ABOUT THIS EXERCISE
The answer must consist of every line in the data below that holds the word "Interno".

┌─ EXERCISE MATERIAL

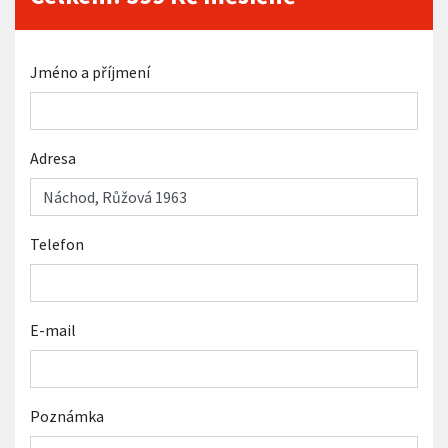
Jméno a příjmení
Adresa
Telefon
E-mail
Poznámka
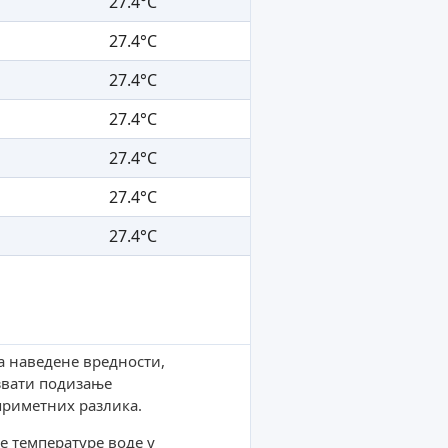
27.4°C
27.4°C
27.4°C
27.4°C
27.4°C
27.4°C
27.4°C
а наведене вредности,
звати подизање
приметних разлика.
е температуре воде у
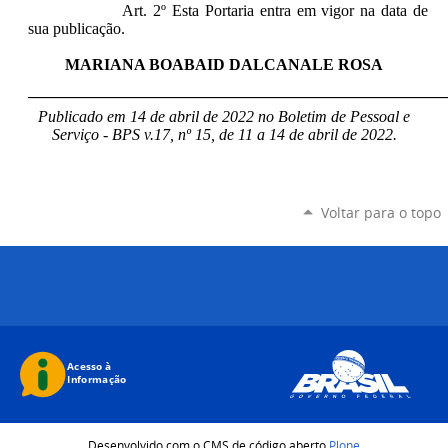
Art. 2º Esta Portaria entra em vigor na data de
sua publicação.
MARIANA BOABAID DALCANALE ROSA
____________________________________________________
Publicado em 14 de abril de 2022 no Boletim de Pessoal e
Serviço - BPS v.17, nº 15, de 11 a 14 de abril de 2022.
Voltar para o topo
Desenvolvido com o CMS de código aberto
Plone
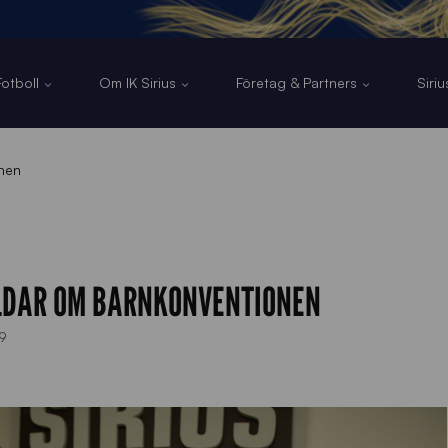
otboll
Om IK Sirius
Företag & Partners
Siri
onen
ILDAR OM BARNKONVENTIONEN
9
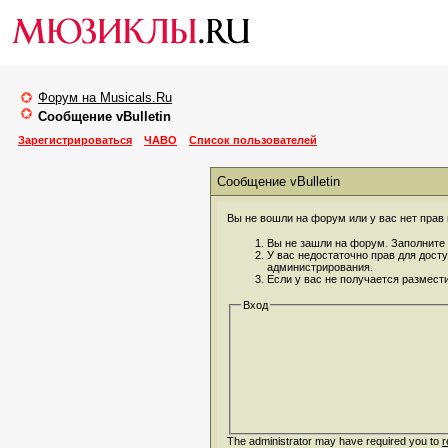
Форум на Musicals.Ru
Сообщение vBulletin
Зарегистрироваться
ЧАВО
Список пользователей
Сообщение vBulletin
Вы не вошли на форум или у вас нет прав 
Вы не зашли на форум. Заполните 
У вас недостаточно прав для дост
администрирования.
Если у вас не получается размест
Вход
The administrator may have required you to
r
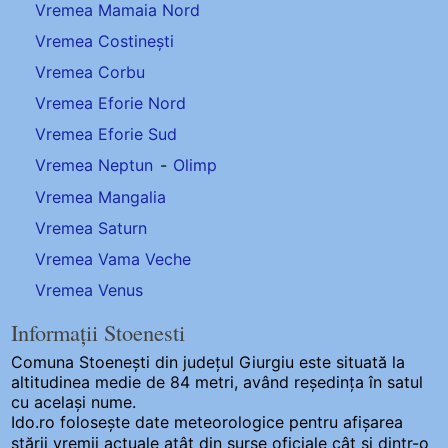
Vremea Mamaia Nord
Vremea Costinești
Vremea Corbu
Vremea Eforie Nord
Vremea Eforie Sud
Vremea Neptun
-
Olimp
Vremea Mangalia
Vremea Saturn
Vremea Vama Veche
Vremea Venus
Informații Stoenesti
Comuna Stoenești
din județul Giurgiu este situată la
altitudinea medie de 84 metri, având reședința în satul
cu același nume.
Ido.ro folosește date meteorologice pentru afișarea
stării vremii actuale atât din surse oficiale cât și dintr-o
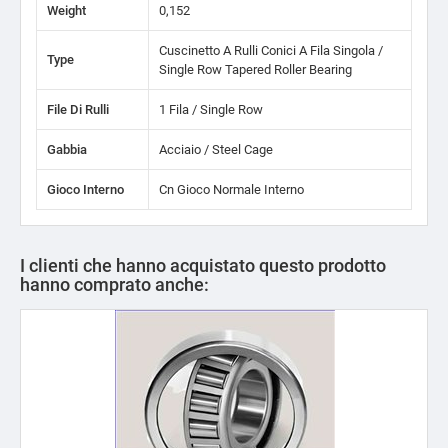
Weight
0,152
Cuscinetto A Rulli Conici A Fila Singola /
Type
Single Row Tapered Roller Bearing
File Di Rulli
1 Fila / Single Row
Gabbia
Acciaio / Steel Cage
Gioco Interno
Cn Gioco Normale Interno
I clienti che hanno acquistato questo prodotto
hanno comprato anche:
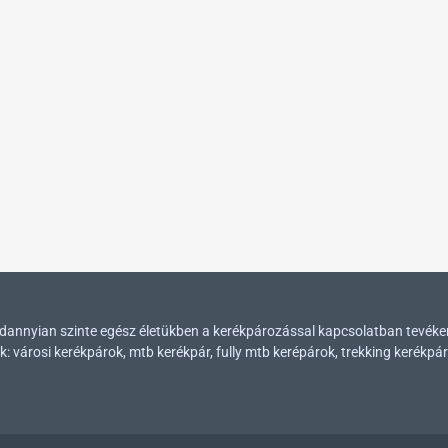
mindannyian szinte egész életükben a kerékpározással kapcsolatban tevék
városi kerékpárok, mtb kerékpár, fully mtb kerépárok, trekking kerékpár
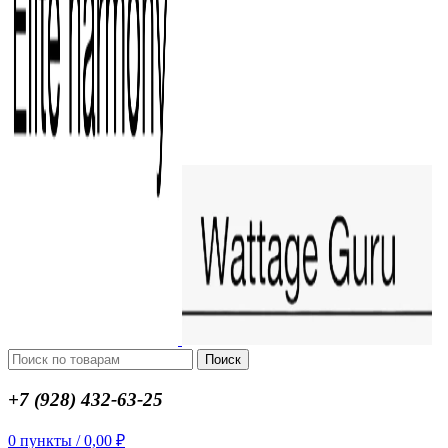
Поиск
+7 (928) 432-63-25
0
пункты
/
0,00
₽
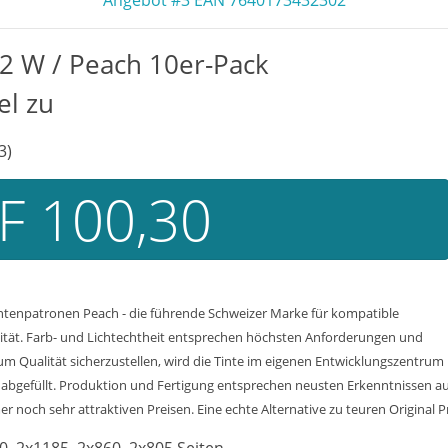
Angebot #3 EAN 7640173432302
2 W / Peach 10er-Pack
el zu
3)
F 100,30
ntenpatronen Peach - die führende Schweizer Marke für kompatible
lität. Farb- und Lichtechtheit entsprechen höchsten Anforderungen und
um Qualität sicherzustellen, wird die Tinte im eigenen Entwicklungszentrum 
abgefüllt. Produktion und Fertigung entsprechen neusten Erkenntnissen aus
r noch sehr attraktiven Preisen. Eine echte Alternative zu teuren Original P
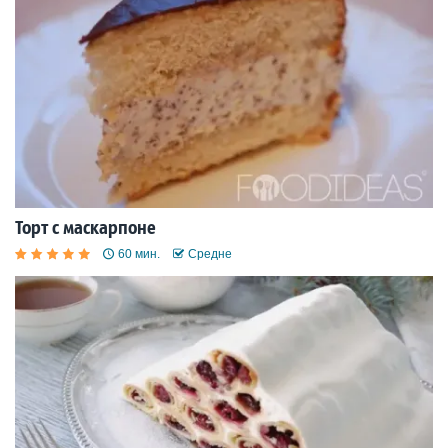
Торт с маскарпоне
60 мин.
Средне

└─

WRITTEN REPLY
Gioco Interno
Cn Gioco Normale Interno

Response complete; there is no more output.